OBJECTIVE » Rewrite everything from the start of the data down to the line containing "genus: Viscum", changing "phylum" to "division" and leaving everything else unchanged.
+ + + +
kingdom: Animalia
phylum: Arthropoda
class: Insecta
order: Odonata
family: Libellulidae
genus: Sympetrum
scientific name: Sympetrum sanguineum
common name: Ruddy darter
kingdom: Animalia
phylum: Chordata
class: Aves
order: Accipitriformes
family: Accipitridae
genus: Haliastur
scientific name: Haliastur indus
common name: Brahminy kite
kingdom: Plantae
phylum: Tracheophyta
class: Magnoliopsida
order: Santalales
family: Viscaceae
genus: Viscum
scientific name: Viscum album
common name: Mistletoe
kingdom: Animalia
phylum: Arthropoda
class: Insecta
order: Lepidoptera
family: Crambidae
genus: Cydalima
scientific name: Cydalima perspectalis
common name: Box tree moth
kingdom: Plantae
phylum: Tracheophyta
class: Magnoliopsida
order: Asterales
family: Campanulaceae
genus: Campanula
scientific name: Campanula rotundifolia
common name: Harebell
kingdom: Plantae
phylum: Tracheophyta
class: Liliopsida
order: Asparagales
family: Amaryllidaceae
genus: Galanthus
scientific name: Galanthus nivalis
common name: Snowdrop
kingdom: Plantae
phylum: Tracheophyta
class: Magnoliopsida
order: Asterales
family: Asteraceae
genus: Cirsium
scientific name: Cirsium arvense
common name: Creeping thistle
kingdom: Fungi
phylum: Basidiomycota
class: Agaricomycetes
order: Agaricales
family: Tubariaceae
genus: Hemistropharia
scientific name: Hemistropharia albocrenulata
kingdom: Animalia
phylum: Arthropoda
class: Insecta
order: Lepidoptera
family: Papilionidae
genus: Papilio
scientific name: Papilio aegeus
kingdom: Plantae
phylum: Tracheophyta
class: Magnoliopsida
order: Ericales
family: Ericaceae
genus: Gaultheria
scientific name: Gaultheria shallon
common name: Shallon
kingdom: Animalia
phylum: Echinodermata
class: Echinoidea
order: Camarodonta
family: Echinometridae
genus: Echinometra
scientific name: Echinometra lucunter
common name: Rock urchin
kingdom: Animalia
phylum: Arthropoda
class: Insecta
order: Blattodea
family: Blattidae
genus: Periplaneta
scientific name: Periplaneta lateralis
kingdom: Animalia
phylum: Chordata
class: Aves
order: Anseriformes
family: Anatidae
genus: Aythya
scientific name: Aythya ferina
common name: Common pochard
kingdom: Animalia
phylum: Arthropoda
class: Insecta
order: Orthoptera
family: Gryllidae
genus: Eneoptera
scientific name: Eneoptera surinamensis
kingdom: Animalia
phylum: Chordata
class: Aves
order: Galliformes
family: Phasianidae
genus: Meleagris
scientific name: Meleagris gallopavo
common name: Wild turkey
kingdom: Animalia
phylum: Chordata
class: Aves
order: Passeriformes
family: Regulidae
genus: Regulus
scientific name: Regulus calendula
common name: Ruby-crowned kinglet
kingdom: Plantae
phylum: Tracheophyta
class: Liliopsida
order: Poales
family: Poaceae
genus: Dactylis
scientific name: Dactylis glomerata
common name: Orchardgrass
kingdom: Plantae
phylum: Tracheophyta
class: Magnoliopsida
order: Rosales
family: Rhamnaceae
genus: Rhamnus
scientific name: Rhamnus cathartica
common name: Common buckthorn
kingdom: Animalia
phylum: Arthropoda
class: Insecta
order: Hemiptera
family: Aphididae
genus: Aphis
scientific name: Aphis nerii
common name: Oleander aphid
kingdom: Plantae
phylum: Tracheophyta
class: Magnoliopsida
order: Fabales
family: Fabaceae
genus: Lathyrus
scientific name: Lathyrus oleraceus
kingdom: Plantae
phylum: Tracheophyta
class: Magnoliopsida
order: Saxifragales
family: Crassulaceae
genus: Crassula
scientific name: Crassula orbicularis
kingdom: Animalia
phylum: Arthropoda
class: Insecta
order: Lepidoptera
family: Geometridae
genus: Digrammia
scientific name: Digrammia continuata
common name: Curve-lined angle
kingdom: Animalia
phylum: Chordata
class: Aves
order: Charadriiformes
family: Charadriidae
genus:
+ + + +
ANSWER BELOW »
kingdom: Animalia
division: Arthropoda
class: Insecta
order: Odonata
family: Libellulidae
genus: Sympetrum
scientific name: Sympetrum sanguineum
common name: Ruddy darter
kingdom: Animalia
division: Chordata
class: Aves
order: Accipitriformes
family: Accipitridae
genus: Haliastur
scientific name: Haliastur indus
common name: Brahminy kite
kingdom: Plantae
division: Tracheophyta
class: Magnoliopsida
order: Santalales
family: Viscaceae
genus: Viscum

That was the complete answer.